Location, location, location is the real estate mantra.
But the final choice between properties you see as equally desirable might come down to where they are.
When buying a property, or deciding between multiple properties, it is important to take into account the location of the properties in relation to your primary destinations, such as work, family and recreation.
While a property closer to a major city may be more expensive on paper you may find that when travel costs are taken into account it may be a lower cost option.
We have a new calculator* that can help resolve the cost side of this problem.
It's a calculator that will help quantify the additional costs (or savings) you will have depending on the extra distances between properties.
Obviously you need to know the distances between the alternatives. And you need to know the average cost of fuel per kilometre (km), the cost of maintenance per km (maybe 5c/km) and depreciation (divide the chance in value over time by the kms you will drive).
With this detail, the rest is easy - our calculator will do the rest, and show you how it does it. See it here.
* This calculator was developed by Calculate.co.nz and is in our calculator toolbox as part of our partnership with them.
8 Comments
Nice little calculator. I think the main point for me is "value of your time per hour". For example, when your children are young and you lose an extra few hours per week with them due to travel I think it's very hard to put a price on this. The same could be said for the value you may place on recreation - i.e. going for a walk/run/glass of wine at sunset on the balcony in the evening etc rather than commuting.
Sure, but then consider the alternative - putting money into rent from which you get no long-term gain.
Paying off a cheaper mortgage, and spending more hours commuting, is still a better long-term decision. Your children might be glad they can borrow off the 'bank of mum and dad' when they reach their 20s and need a house deposit, also.
I take it that you have done a comparison between those that rent and those that decide to take on home ownership, or is it just your investment strategy.

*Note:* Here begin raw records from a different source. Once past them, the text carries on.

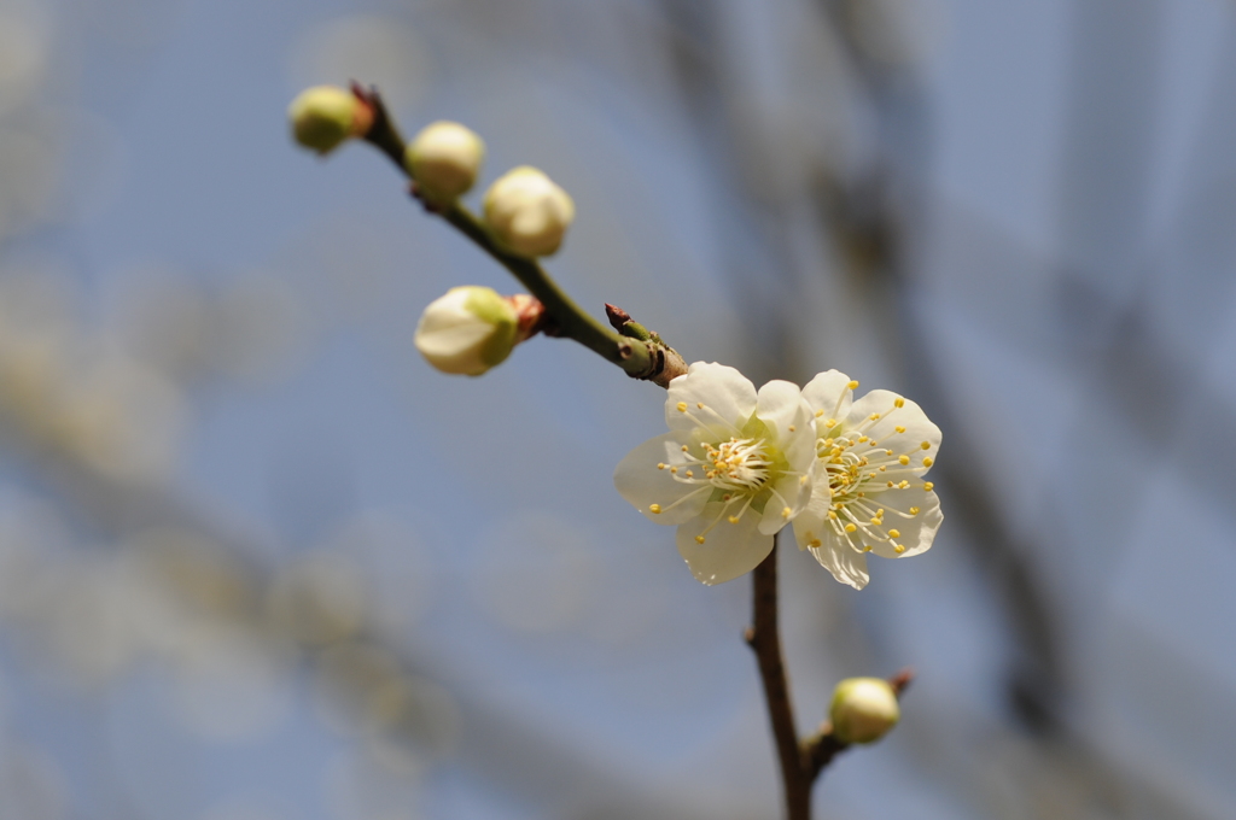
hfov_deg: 15.2
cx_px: 618
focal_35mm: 135
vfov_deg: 10.1
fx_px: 4629
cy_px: 410
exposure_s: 1/1000
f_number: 8
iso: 200
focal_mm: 90
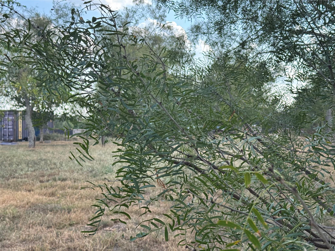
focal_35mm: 48
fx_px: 465
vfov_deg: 30.3
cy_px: 126
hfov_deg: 39.7
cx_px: 168
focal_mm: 6.76
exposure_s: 1/739
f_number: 1.78
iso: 64
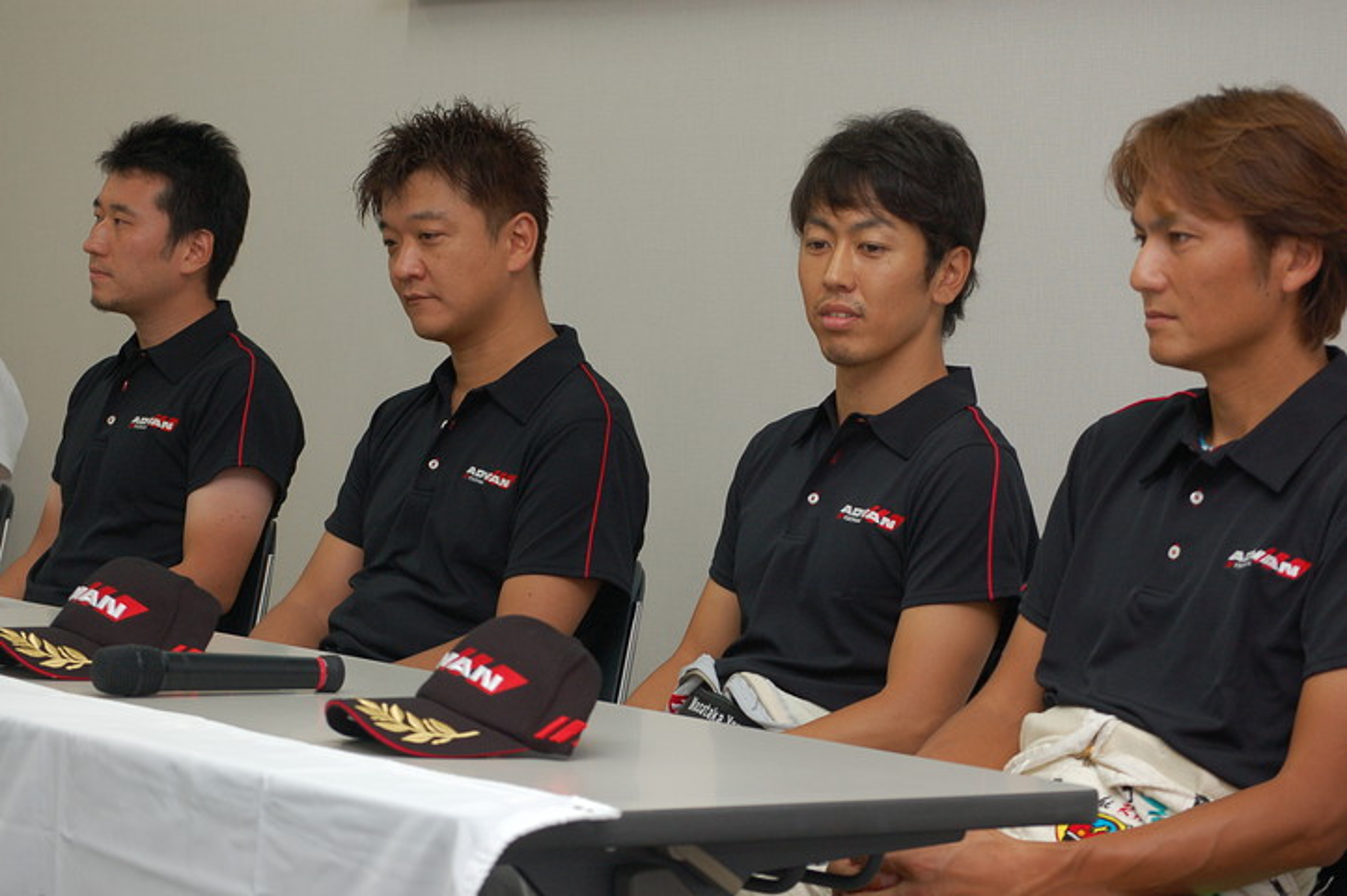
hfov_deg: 20.0
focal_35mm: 102
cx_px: 674
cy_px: 448
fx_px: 3813
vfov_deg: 13.4
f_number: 8
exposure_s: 1/60
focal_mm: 68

Last week Interest provided details of a couple 25-29 years , who purchased their first home June 2010, and the amount available (the gain) if they were to sell and move up the 'ladder.".My question would be, if a 25-29 year couple,(call them Gregorios and Jenefie ) decided to rent in June 2010 , initially sharing a 3 bed with another couple, or similar for the first 5 years, ( certainly not extraordinary), then were to rent alone a 2 bedroom for the remaining 5 years , how far behind after ten years would the rental couple be, than the couple who purchased their starter home .Gregorios and Jenefe would spread the equivalent twenty percent deposit, equally in two year bank deposit accounts and a Fisher Fund, (or similar New Zealand growth fund), and any annual difference between mortgage repayments and rent over the ten years be , if available, reinvested similarly. To make things simple Gregorios and Jenefe would always rent the national median rental home with rents rising annually.
Nice idea. When you look at the savings of being able to work from home there is a significant swing in the "who cares were you live" camp. Accept this is limited to mainly white collar jobs like Banks, other finance, insurance, IT etc etc, but it is clearly underlined by the mass exodus from Awkland the day before each lock-down occurred.
But to add up all costs you would need to also include the difference in the property values between the two locations, and what that meant to take on the extra debt and interest from one over the other.
And how does it calculate the impact on others, which is the first input value, when it is highly unlikely the 'others' are going to exactly the same places of work.
Either way, it would show that buying in the CBD to work in the suburbs is more expensive than the opposite.